Howden Re’s Cyber outlook at 1.1.2026

Similar to conditions seen in 2025, buyers of cyber reinsurance benefitted from favourable supply dynamics for early 2026 renewals, supported by strong competition and a manageable loss environment. Despite several high-profile attacks on individual insureds and a number of systemic events, financial impacts have not been material enough to shift pricing sentiment.

Luke Foord-Kelcey, Global Head of Cyber, Howden Re commented: “As the cyber market enters 2026, plentiful capacity and strong reinsurer appetite remain to the cedents’ advantage, manifesting in favourable terms and greater structural flexibility at renewals.

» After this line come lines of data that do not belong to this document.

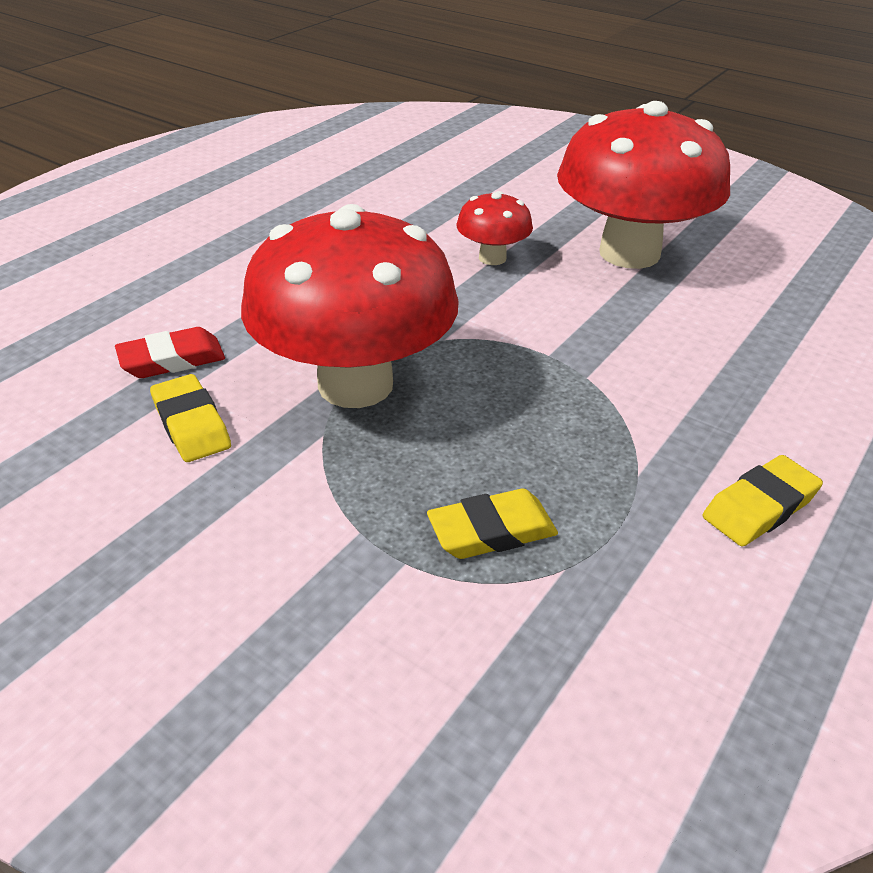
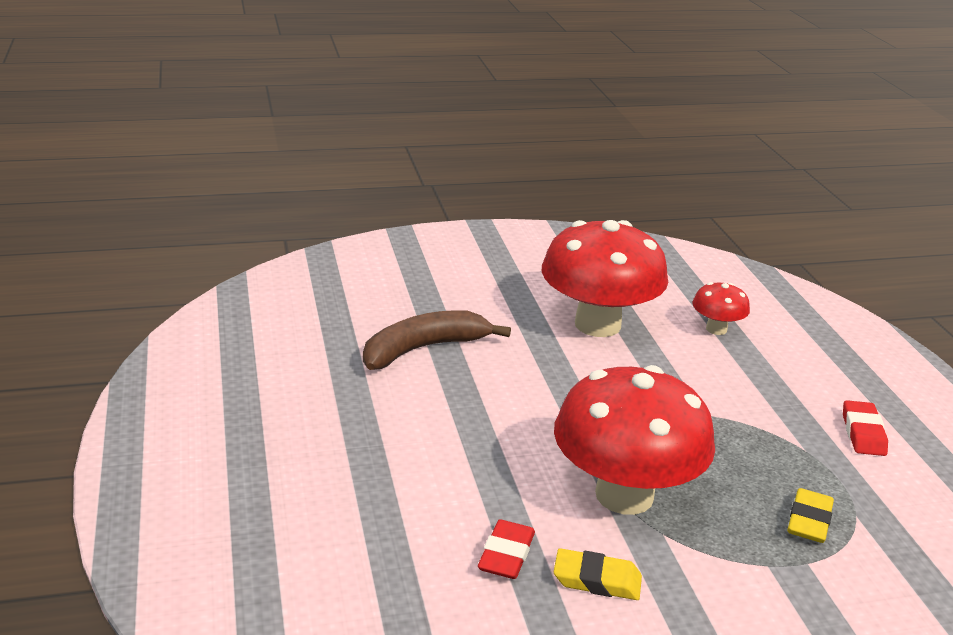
camera: 50 degrees left, 10 degrees down
red mushroom [457,191,533,265] -> red mushroom moved to [693,282,750,335]
yellow eraser [703,455,823,546] -> red eraser [843,400,888,456]
none -> brown banana [363,310,511,370]

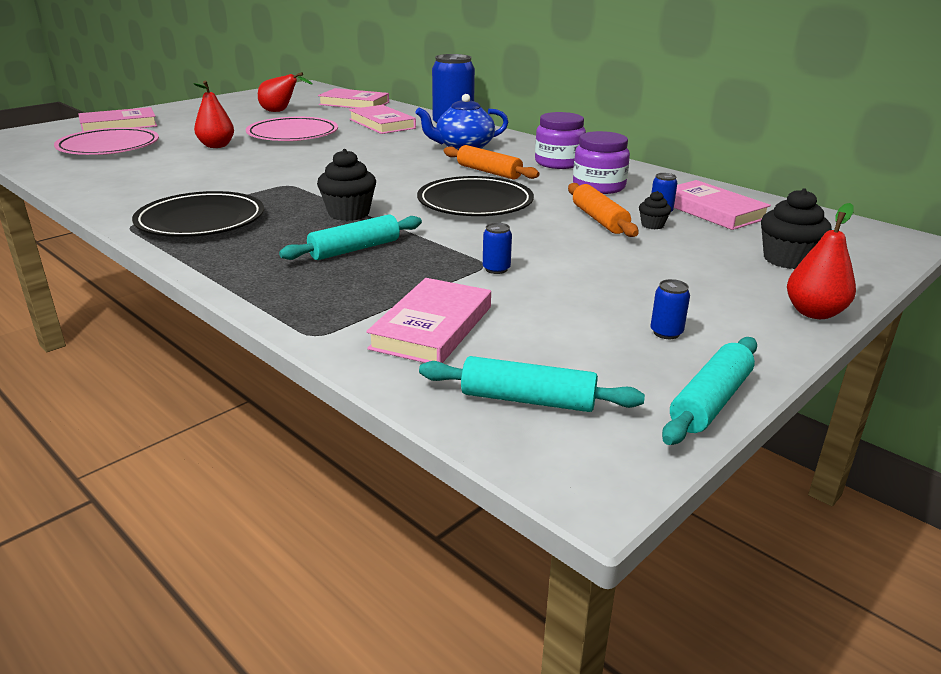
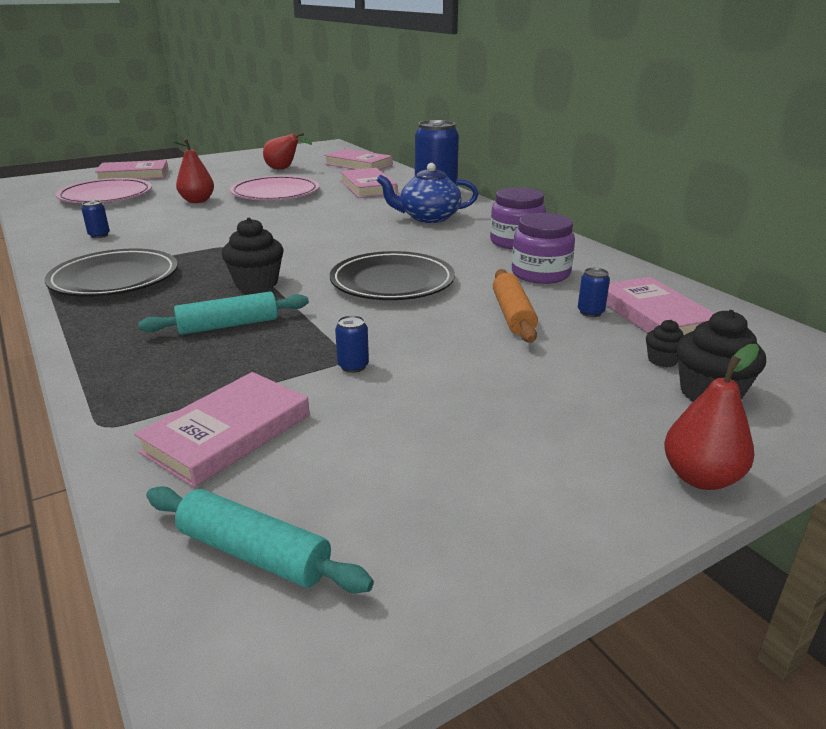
camera: 15 degrees right, 0 degrees up
orange rolling pin [444,145,540,180] -> none
black cupcake [639,191,671,229] -> black cupcake moved to [646,320,684,367]
blue can [651,279,690,339] -> blue can moved to [82,200,110,238]
turquoise rolling pin [662,337,757,445] -> none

Cedents that could demonstrate considered growth plans alongside disciplined underwriting – and an ability to stay ahead of an evolving threat landscape – were best received.”

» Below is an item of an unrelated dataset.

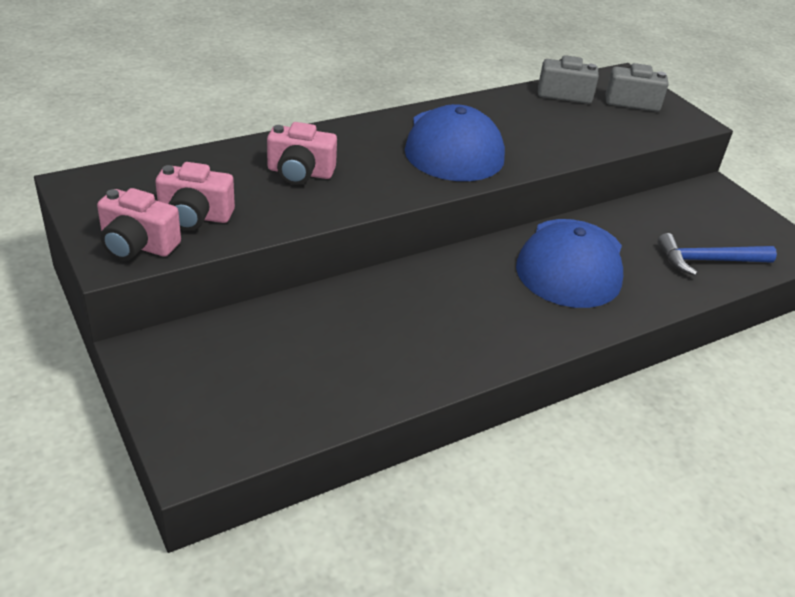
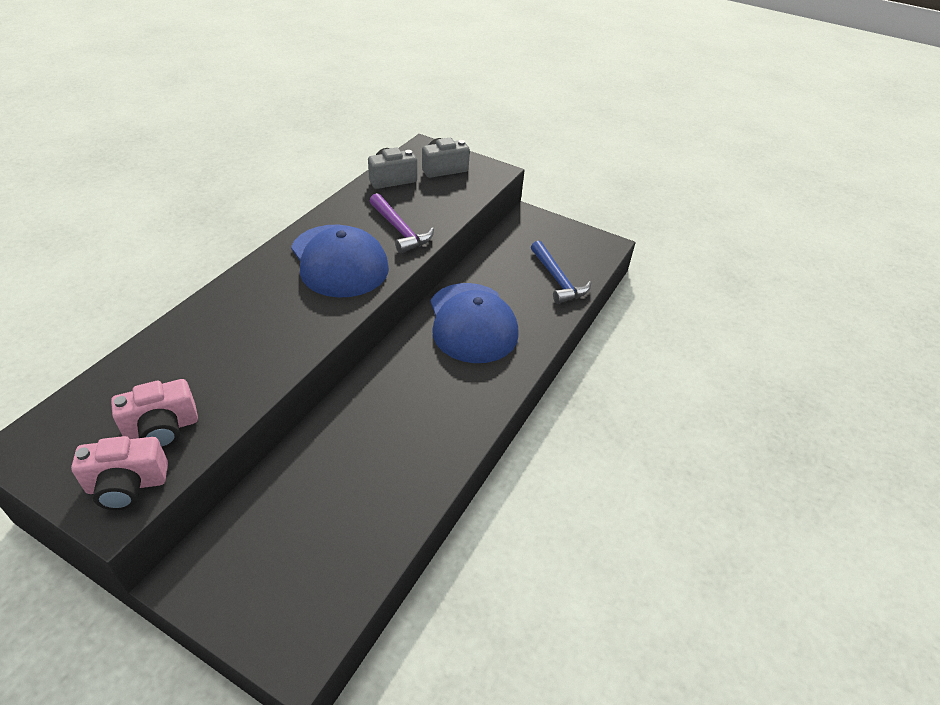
camera: 30 degrees left, 5 degrees up
pink camera [267,122,337,185] -> none
blue hammer [657,233,777,276] -> blue hammer turned 75 degrees counterclockwise [531,241,591,304]
none -> purple hammer [370,193,434,253]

Of the nine new reinsurers that entered the market at 1 January 2025, bringing US$250 million of new capacity, most did not meet their deployment targets and reloaded for 2026. This has further contributed to abundant capacity and competitive terms.

Strong profitability on excess of loss business and continued appetite from reinsurers have counteracted thinning margins in quota share, with reinsurers attracted to the long-term growth opportunity presented by cyber reinsurance. Together, these factors tilted supply demand dynamics further in favour of cedents.

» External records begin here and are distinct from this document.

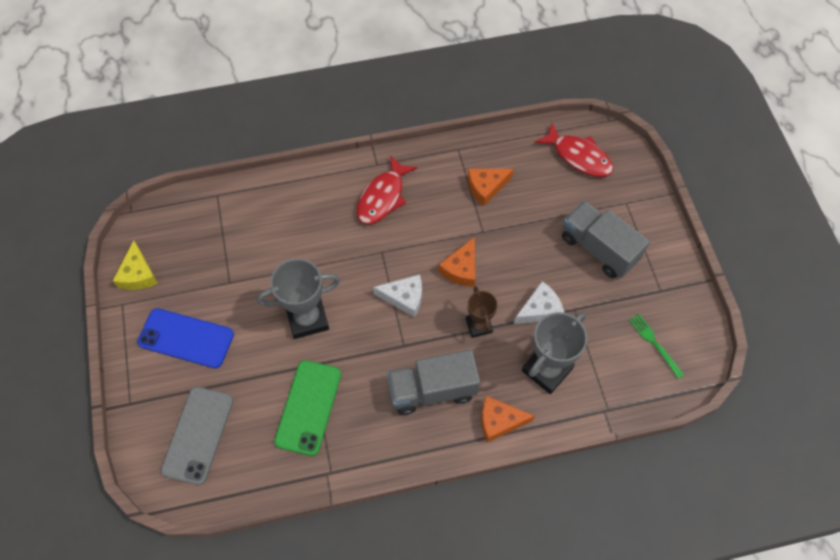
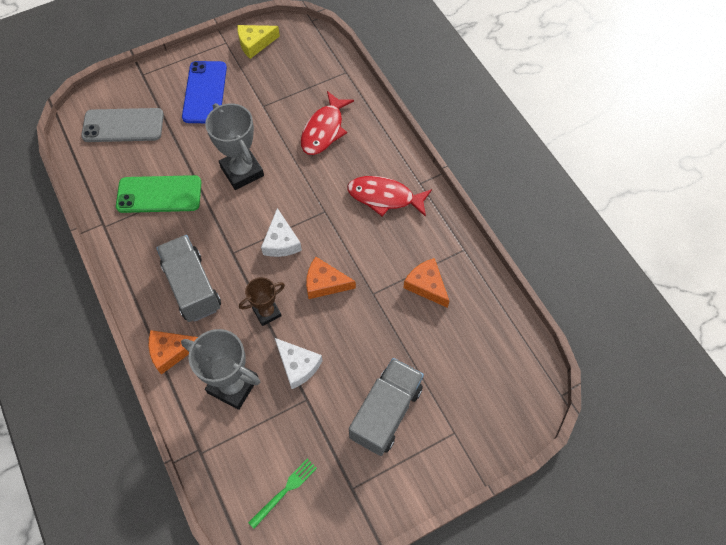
camera: 75 degrees right, 0 degrees up
orange cheese [481,396,535,442] -> orange cheese turned 90 degrees counterclockwise [149,330,198,375]
red fish [535,123,614,177] -> red fish moved to [301,91,354,155]

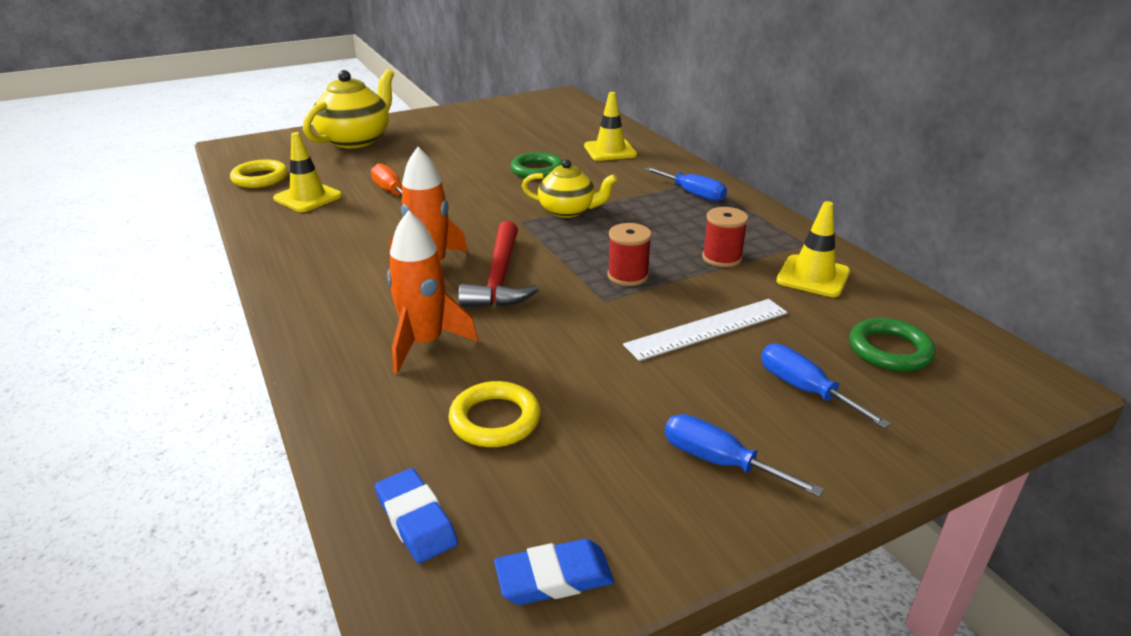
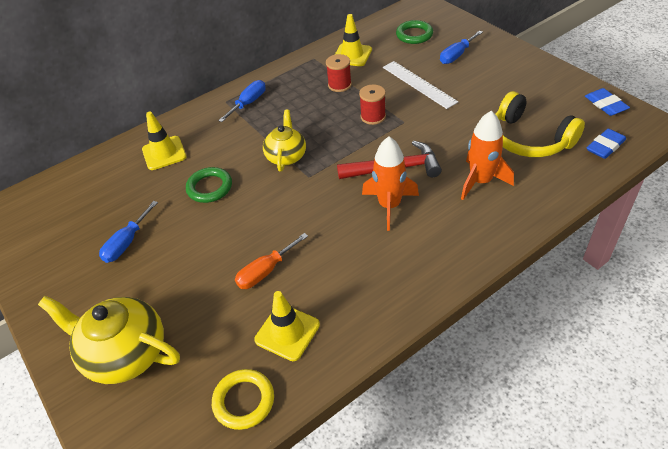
camera: 95 degrees left, 15 degrees up
yellow ring [448,381,540,447] -> yellow headphones [496,91,585,157]
blue screwdriver [665,414,824,497] -> blue screwdriver moved to [99,201,158,263]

Ceding commissions on quota share business moved up by 1% to 1.5% for most buyers. Following increases of 3% to 4% since 2022- 23, most commission percentages have now reached the mid-30s range, where they are likely to stabilise unless the loss environment deteriorates. A loss-free year in the excess of loss market pushed global stop-loss pricing down by 15% to 20%, with sharper declines internationally than in the US, reflecting underlying performance and growth potential.

Buyers showed increased interest in portfolio-level optimisation, exploring ways to monetise profitable parts of their books whilst still achieving capital relief. This led to the execution of new structures, including aggregate of event, variable quota share and per risk excess of loss solutions.